**Written exercise:** Extract the lines starting at the one containing "pose: elev=115.5 azim=185.5" and ending at the one containing "Dot at: (208, 362)", and copy them out verbatim.

┄┄┄┄┄┄┄┄┄┄┄┄┄┄┄┄┄┄┄┄

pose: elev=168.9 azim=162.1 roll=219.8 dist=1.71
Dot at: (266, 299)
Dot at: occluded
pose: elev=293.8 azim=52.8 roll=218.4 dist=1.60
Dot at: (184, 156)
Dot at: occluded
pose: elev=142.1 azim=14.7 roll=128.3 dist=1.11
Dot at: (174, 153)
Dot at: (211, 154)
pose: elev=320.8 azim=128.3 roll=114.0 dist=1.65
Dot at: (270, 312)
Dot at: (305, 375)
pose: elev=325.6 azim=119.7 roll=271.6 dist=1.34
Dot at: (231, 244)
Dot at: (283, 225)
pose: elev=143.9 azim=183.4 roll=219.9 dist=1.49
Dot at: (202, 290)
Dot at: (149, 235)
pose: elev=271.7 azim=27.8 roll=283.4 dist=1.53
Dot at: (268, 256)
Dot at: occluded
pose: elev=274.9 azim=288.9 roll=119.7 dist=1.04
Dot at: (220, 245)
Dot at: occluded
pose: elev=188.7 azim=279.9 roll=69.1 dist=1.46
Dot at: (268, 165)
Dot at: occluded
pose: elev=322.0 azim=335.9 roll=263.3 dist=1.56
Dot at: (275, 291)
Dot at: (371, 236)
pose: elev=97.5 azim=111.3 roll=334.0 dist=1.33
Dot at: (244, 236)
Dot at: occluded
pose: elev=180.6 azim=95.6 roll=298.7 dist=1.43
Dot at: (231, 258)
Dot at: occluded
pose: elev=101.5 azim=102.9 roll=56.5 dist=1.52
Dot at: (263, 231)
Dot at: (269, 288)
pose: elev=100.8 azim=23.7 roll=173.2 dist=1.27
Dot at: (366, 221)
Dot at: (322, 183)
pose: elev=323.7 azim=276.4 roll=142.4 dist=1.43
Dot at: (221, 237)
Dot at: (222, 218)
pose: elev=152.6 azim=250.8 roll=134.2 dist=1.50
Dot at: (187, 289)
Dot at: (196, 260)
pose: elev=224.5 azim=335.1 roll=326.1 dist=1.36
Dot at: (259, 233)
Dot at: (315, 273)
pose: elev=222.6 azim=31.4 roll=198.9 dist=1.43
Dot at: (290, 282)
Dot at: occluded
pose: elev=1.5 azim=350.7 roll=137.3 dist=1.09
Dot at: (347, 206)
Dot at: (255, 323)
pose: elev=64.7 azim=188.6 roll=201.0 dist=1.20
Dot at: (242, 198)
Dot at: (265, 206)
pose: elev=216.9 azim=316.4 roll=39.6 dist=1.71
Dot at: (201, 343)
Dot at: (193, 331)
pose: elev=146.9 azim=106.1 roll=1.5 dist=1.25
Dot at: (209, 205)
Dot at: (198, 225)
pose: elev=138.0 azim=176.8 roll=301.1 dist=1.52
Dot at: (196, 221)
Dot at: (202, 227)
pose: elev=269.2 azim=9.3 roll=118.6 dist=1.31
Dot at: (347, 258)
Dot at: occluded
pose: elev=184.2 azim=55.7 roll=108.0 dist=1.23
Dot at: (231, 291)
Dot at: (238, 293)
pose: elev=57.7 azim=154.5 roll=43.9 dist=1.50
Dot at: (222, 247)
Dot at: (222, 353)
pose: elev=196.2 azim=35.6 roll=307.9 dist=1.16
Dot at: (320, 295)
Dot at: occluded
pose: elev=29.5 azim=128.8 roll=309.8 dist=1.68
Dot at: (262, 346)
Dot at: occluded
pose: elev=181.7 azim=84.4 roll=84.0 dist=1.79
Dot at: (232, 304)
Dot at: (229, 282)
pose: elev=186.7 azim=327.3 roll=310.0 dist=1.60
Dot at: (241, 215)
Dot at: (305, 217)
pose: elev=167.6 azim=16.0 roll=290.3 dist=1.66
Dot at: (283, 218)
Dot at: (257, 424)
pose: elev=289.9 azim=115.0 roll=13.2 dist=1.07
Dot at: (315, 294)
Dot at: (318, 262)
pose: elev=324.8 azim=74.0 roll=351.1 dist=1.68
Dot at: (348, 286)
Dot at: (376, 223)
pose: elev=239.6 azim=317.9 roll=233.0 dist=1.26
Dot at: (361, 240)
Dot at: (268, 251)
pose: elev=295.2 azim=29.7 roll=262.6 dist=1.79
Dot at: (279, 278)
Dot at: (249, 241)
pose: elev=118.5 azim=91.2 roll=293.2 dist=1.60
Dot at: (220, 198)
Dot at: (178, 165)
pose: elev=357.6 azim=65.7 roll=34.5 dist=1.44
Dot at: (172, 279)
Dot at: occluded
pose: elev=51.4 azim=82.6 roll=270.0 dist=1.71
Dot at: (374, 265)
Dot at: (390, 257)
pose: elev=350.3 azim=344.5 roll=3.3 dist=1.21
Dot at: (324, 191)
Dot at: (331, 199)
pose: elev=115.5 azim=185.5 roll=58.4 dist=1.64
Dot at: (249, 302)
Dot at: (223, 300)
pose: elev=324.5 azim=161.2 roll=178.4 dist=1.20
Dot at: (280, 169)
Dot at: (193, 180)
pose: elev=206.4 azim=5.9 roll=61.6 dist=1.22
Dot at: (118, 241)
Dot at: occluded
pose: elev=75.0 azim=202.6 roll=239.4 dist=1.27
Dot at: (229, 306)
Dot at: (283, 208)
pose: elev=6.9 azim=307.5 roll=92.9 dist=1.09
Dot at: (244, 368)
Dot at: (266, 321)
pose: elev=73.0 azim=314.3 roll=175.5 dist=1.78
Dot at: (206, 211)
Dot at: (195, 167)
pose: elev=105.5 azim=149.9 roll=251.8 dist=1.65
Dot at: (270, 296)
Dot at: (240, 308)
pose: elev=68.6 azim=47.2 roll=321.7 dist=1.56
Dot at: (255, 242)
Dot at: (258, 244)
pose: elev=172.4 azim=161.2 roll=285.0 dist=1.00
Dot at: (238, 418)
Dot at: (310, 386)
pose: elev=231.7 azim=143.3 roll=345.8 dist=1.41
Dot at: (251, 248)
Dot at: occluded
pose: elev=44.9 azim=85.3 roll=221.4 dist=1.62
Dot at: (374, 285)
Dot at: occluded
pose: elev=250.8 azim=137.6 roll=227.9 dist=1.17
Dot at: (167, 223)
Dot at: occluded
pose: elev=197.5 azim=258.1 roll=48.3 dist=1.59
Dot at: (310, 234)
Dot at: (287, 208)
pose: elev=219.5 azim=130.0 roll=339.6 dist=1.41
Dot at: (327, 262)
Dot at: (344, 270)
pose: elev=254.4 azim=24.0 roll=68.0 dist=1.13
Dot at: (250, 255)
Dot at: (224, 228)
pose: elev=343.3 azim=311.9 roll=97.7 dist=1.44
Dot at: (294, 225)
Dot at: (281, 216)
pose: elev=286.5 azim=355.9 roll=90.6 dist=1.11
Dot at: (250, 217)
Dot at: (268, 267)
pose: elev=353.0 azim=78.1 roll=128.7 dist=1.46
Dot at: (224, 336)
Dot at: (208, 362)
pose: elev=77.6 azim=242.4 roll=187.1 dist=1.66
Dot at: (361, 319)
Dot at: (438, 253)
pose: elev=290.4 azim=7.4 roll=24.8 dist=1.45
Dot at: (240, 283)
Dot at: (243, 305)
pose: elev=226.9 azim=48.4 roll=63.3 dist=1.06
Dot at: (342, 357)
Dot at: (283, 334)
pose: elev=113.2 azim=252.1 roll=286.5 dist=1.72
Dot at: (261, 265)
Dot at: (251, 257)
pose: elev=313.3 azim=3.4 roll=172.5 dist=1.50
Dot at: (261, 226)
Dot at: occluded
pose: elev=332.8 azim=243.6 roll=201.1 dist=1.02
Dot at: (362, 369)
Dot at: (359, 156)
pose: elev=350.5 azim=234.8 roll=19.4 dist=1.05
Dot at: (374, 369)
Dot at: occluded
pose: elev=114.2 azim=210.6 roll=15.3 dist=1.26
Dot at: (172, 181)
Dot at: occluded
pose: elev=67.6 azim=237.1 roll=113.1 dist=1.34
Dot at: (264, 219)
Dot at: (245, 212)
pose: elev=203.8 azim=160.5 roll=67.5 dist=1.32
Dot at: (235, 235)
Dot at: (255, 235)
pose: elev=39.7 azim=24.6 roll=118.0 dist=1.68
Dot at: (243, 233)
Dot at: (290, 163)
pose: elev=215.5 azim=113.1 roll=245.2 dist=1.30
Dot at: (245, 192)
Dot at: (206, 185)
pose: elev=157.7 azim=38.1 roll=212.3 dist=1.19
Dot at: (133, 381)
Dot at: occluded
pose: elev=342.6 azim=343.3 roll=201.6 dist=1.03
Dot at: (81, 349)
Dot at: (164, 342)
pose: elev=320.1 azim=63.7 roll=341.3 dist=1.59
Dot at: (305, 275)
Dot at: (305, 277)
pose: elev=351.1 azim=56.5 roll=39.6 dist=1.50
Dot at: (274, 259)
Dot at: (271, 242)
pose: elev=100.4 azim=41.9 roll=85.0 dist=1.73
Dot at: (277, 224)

┄┄┄┄┄┄┄┄┄┄┄┄┄┄┄┄┄┄┄┄

**Exercise output:**
pose: elev=115.5 azim=185.5 roll=58.4 dist=1.64
Dot at: (249, 302)
Dot at: (223, 300)
pose: elev=324.5 azim=161.2 roll=178.4 dist=1.20
Dot at: (280, 169)
Dot at: (193, 180)
pose: elev=206.4 azim=5.9 roll=61.6 dist=1.22
Dot at: (118, 241)
Dot at: occluded
pose: elev=75.0 azim=202.6 roll=239.4 dist=1.27
Dot at: (229, 306)
Dot at: (283, 208)
pose: elev=6.9 azim=307.5 roll=92.9 dist=1.09
Dot at: (244, 368)
Dot at: (266, 321)
pose: elev=73.0 azim=314.3 roll=175.5 dist=1.78
Dot at: (206, 211)
Dot at: (195, 167)
pose: elev=105.5 azim=149.9 roll=251.8 dist=1.65
Dot at: (270, 296)
Dot at: (240, 308)
pose: elev=68.6 azim=47.2 roll=321.7 dist=1.56
Dot at: (255, 242)
Dot at: (258, 244)
pose: elev=172.4 azim=161.2 roll=285.0 dist=1.00
Dot at: (238, 418)
Dot at: (310, 386)
pose: elev=231.7 azim=143.3 roll=345.8 dist=1.41
Dot at: (251, 248)
Dot at: occluded
pose: elev=44.9 azim=85.3 roll=221.4 dist=1.62
Dot at: (374, 285)
Dot at: occluded
pose: elev=250.8 azim=137.6 roll=227.9 dist=1.17
Dot at: (167, 223)
Dot at: occluded
pose: elev=197.5 azim=258.1 roll=48.3 dist=1.59
Dot at: (310, 234)
Dot at: (287, 208)
pose: elev=219.5 azim=130.0 roll=339.6 dist=1.41
Dot at: (327, 262)
Dot at: (344, 270)
pose: elev=254.4 azim=24.0 roll=68.0 dist=1.13
Dot at: (250, 255)
Dot at: (224, 228)
pose: elev=343.3 azim=311.9 roll=97.7 dist=1.44
Dot at: (294, 225)
Dot at: (281, 216)
pose: elev=286.5 azim=355.9 roll=90.6 dist=1.11
Dot at: (250, 217)
Dot at: (268, 267)
pose: elev=353.0 azim=78.1 roll=128.7 dist=1.46
Dot at: (224, 336)
Dot at: (208, 362)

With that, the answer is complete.